Yea, I get it now. Good stuff.

 

[KFunk]

the total amount of pairs is ^2ⁿC₂

This is my main hang up
^2ⁿC₂ = 2^n-1(2ⁿ - 1)

In the first round you have 2^n-1 pairs, then 2^n-2 in the next and so on until you have 1 pair in the last round. If you sum these you get (2ⁿ - 1), i.e. the total number of pairs formed during the tournament is the same as the number of individual matches (which you can deduce logically as well). But this number ≠ ^2ⁿC₂. What are you representing with ^2ⁿC₂ and how did you arrive at it?

 

[Sepulchres]

This is my main hang up
^2ⁿC₂ = 2^n-1(2ⁿ - 1)

In the first round you have 2^n-1 pairs, then 2^n-2 in the next and so on until you have 1 pair in the last round. If you sum these you get (2ⁿ - 1), i.e. the total number of pairs formed during the tournament is the same as the number of individual matches (which you can deduce logically as well). But this number ≠ ^2ⁿC₂. What are you representing with ^2ⁿC₂ and how did you arrive at it?

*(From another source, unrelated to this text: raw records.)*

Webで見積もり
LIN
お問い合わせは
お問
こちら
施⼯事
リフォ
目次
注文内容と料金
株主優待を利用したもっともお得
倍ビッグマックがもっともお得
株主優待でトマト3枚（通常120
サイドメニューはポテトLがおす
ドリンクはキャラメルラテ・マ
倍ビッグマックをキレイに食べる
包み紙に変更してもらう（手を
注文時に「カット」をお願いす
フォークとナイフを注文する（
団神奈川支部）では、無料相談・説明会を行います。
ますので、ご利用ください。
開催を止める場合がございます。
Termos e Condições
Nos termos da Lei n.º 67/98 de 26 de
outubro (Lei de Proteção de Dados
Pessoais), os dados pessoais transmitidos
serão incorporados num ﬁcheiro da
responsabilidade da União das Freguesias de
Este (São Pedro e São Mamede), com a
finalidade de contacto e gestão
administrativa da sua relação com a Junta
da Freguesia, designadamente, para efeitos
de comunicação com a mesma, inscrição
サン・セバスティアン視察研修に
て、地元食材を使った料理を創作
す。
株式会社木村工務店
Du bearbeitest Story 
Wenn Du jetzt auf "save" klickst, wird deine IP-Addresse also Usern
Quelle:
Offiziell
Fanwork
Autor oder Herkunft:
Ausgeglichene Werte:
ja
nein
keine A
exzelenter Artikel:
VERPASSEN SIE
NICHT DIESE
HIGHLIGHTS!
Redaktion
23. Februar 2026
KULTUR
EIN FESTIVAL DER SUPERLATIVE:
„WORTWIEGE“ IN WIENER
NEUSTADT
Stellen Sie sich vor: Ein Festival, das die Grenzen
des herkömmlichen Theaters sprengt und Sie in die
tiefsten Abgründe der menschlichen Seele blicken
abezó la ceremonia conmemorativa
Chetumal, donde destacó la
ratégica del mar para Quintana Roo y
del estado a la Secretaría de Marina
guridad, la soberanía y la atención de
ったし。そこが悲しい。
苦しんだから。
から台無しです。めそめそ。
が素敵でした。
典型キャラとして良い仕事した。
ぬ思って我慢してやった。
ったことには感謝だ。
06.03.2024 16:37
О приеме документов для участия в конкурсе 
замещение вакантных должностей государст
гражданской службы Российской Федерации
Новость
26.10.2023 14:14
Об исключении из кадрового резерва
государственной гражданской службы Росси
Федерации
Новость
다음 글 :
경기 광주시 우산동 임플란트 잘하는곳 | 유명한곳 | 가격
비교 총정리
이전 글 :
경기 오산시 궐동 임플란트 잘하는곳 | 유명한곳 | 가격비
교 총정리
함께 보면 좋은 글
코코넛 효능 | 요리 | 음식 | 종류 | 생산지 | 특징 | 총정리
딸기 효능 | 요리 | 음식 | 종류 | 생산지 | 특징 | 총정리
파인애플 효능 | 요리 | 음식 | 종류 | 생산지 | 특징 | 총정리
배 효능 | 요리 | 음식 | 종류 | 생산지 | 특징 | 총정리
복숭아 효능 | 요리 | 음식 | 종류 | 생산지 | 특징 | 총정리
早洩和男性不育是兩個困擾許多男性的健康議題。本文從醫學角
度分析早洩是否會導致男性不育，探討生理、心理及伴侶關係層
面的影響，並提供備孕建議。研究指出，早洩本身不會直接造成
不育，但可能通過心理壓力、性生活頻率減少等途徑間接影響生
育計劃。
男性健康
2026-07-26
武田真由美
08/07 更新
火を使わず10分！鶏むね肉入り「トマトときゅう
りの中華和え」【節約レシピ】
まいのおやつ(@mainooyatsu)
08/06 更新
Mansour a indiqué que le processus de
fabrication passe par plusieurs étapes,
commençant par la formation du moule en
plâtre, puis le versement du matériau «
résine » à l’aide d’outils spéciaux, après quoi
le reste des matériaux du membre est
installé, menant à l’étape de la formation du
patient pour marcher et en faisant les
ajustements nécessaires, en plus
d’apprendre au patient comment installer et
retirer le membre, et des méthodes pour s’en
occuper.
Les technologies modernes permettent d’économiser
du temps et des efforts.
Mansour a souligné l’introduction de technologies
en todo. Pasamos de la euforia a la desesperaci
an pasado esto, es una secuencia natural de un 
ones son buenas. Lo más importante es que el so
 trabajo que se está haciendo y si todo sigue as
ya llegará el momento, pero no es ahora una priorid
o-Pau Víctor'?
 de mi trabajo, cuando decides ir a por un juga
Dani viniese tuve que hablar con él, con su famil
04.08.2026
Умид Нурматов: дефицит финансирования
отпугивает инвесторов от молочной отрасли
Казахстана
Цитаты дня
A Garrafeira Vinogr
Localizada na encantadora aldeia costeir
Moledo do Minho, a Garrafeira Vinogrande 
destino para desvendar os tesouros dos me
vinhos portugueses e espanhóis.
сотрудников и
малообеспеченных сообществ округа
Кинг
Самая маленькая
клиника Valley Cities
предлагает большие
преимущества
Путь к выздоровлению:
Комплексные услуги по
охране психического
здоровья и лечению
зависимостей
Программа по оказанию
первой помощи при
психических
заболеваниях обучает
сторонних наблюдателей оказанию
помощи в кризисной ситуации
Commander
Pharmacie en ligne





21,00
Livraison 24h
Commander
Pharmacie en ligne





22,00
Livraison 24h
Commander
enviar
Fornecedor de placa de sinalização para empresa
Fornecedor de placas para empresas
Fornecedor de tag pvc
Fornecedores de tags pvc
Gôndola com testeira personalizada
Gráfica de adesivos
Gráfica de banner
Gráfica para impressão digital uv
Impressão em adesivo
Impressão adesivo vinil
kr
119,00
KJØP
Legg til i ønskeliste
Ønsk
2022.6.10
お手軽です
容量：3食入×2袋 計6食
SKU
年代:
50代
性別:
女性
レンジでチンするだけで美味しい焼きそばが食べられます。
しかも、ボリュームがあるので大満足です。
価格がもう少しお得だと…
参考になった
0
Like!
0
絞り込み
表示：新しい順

Yea, its cause the number of pairs that ARE actually formed during the tournament is [(2^n) -1]. Conversely, (2^n)C2 corresponds to the number of POSSIBLE pairs, not how many ARE actually formed during the tournament. Knaw mean.

 

[damo676767]

This is my main hang up
^2ⁿC₂ = 2^n-1(2ⁿ - 1)

In the first round you have 2^n-1 pairs, then 2^n-2 in the next and so on until you have 1 pair in the last round. If you sum these you get (2ⁿ - 1), i.e. the total number of pairs formed during the tournament is the same as the number of individual matches (which you can deduce logically as well). But this number ≠ ^2ⁿC₂. What are you representing with ^2ⁿC₂ and how did you arrive at it?

i dont think you understand

2ⁿ - 1 is the amount of pairs that actually happen

^2ⁿC₂ is the total amount of ways that they can be paired up. but not all of them will play each other.

 

[KFunk]

It's clicking into place, thanks for bearing with me .